At the age of 14, he simultaneously discovered photography
and Yosemite, using his first camera to record
views during a family trip. His enthusiasm for both
photography and the California wilderness grew,
challenging his commitment to a career in music.
In 1928, Adams married Virginia Best, daughter of
a Yosemite concessionaire, and devoted himself to
photography. He had his first exhibition that year
at the San Francisco headquarters of the Sierra Club,
where he had been a member since the age of 17.
Adams’ earliest landscape photography reflected
the prevailing soft-focus “pictorialism” common to
art photography of the time. In 1930, he met New York
photographer and filmmaker Paul Strand, who fused
hard-edged modernist aesthetics with social concern
in his pioneering work. Strand’s commitment to
photography as a medium for direct, realistic depiction
influenced Adams greatly. By the time of his first solo
museum exhibition at the Smithsonian Institution in
1931, Adams had found his mature style.
In 1932, Adams joined with fellow photographers
Edward Weston, Imogen Cunningham, and Willard
van Dyke, among others, to form a group devoted
to photographic realism. Organized in avant-garde
reaction against pictorialism, Group f/64 crafted a
manifesto and presented the work of its members in a
show that year at the de Young Museum in San Francisco.
The photographers adopted their name from the
smallest available camera lens aperture, the use of which
guaranteed great image sharpness from foreground to
background. The group’s stance was no mere aesthetic
choice. Rather, it was a conviction, in Edward Weston’s
words, that “the camera should be used for a recording
of life, for rendering the very substance and quintessence
of the thing itself, whether it be polished steel or
palpitating flesh.” Group f/64’s devotion to a kind of
photographic “purity,” and the success of its individual
members, soon established their philosophy of “straight
photography” as orthodoxy.
Adams’ sharply focused wilderness views became
immensely popular, and his fame spread beyond
the art world. His books Making a Photograph: An
Introduction to Photography (1935) and Sierra Nevada:
The John Muir Trail (1938) were among the first artistic
photography publications to reach a broad public in
the United States. Adams’ reputation was further
established by a 1936 show at Alfred Stieglitz’s New York
gallery An American Place, and by his inclusion in
the Museum of Modern Art’s first historical survey of
the medium in 1937. During the 1930s and on through
the 1950s, Adams promoted his own work through
publications, exhibitions, and personal appearances.

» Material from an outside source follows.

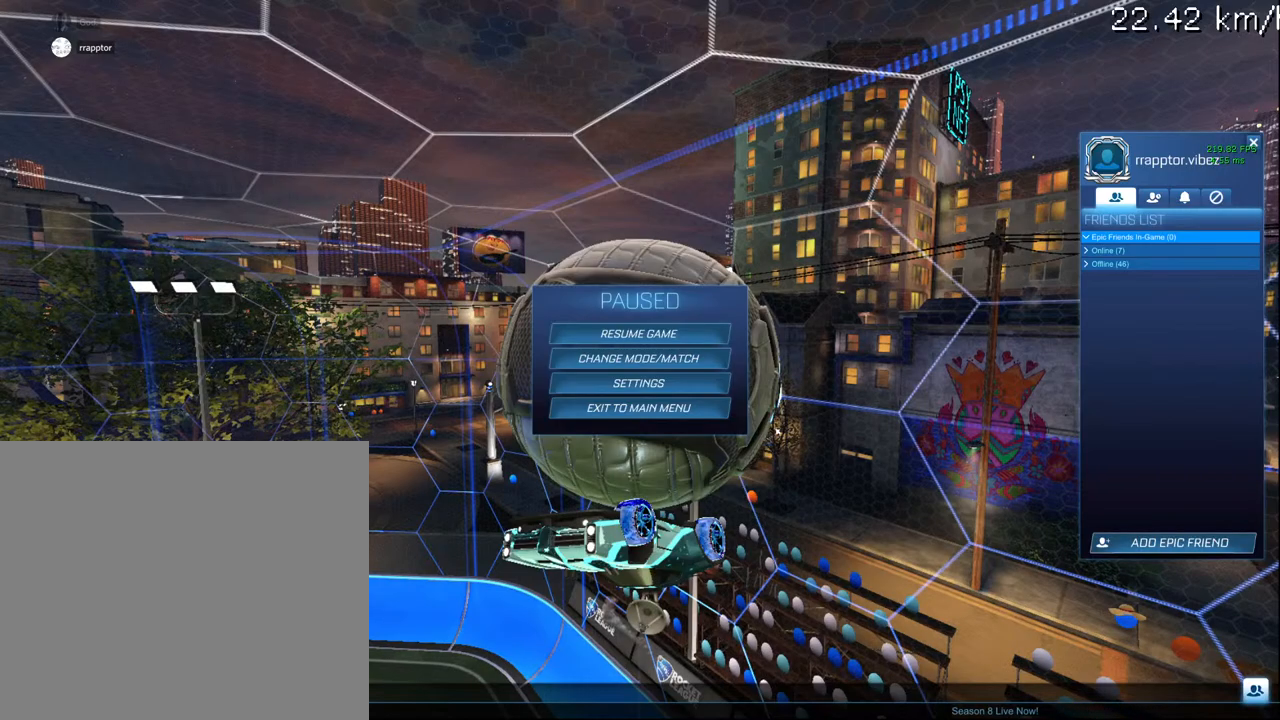
{"buttons": [], "left_stick": "center", "right_stick": "center", "events": [[317, "CIRCLE", "down"], [450, "CIRCLE", "up"]]}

Later books, such as My Camera in the National Parks (1950) and This
is the American Earth (1960), helped
establish a standard of quality for photographic books,
and built a large audience for landscape photography.
Legendary for his dedication to the medium,
Adams developed many now-standard photographic
practices, including his revolutionary “Zone System”
for film exposure and development. Though known
today principally for his imagery, he is perhaps equally
important as a pioneering educator and a tireless
crusader for the institutional recognition of photography
as a fine art. Adams also played a seminal role in the
development of the environmental movement in the
United States. A longtime member of the Sierra Club’s
board of directors, Adams intended his photographs
to inspire the conservation of natural resources.
His art had a great impact on public policy, particularly
on the creation of Kings Canyon National Park in the
Sierra Nevada mountains of California.